::: TEXT PROVIDED
The thought of becoming a doctor didn’t occur to Anita Sinese, DO, until she was finishing college. Though she’d always had an aptitude for the life sciences, she shuddered at the thought of working in a lab.

In becoming a doctor, she’d have the opportunity to interact with real people in a meaningful way. And that, Dr. Sinese decided, trumped all other considerations.

“I’m a person who needs to be at rounds and at the bedside of my patients,” Dr. Sinese says. “I’m less of a meetings-and-email person. I need to be in the trenches, getting things done.”

To that end, Dr. Sinese earned her medical degree from the Philadelphia College of Osteopathic Medicine and became board certified in Internal Medicine.

An acute-care hospitalist for the last decade, Dr. Sinese has been a first-hand witness to the opioid epidemic.

She ran inpatient cardiology services at Jefferson Health’s Abington-Lansdale Hospital, where she saw the number of people addicted to opioid swell without an adequate response. Almost always, they were too far gone by the time they were rushed to the emergency room or went into cardiac arrest in the intensive care unit.

“We had a lot of young people come in, and there was no longer anything we could do for them. I saw a lot of them for the final time,” Dr. Sinese shares.

Before long, she started seriously wondering where these patients were receiving their health care because they’d clearly been lost in the system. She found that most were not undergoing substance use disorder treatment, but they’d also neglected all routine health care.

She reached her tipping point in 2018.

“I realized I didn’t want to be the final doctor they’re seeing anymore,” Dr. Sinese says. “I want to see them at the forefront.”

Dr. Sinese describes her learning curve since starting at Eagleville Hospital earlier this year as “extreme.” Jon Lepley, DO, the hospital’s new medical director, has been mentoring her in medication-assisted treatment (MAT), which Eagleville began implementing earlier this year.

But she’s been able to apply her expertise as an internist. “We’re seeing a lot of people with chronic kidney and heart disease,” Dr. Sinese says. “So what I’m able to do now is link their medical care and addiction treatment so that they can safely go through rehab.”

Ultimately, Dr. Sinese would like to begin sharing her experiences with other health care providers in the surrounding community to better address the gaps she’s always identified in the healthcare system.

“I feel like I’ve entered this field at a moment when everything is changing so quickly,” she says. “I want to help remove the stigma that’s attached to those in recovery so that they feel more comfortable seeking care, not just treatment, once they re-enter the community.”
::::::
::: DATASET EXCERPTS
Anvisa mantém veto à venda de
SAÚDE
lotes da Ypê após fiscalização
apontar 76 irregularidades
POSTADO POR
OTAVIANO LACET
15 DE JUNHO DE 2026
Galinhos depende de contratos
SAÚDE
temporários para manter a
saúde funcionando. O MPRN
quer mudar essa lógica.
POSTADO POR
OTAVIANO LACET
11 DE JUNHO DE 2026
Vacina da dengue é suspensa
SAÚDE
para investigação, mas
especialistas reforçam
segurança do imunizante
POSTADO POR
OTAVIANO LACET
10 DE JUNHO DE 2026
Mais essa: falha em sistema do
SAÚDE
::::::
#### ACTIVITY LIST
[A] From the profile of Dr. Sinese, extract the text from "The thought of becoming" to "working in a lab.".
[B] According to the profile of Dr. Sinese, where did she earn her medical degree?

#### EXPECTED RESPONSES
[A]
The thought of becoming a doctor didn’t occur to Anita Sinese, DO, until she was finishing college. Though she’d always had an aptitude for the life sciences, she shuddered at the thought of working in a lab.

[B] She earned it from the Philadelphia College of Osteopathic Medicine.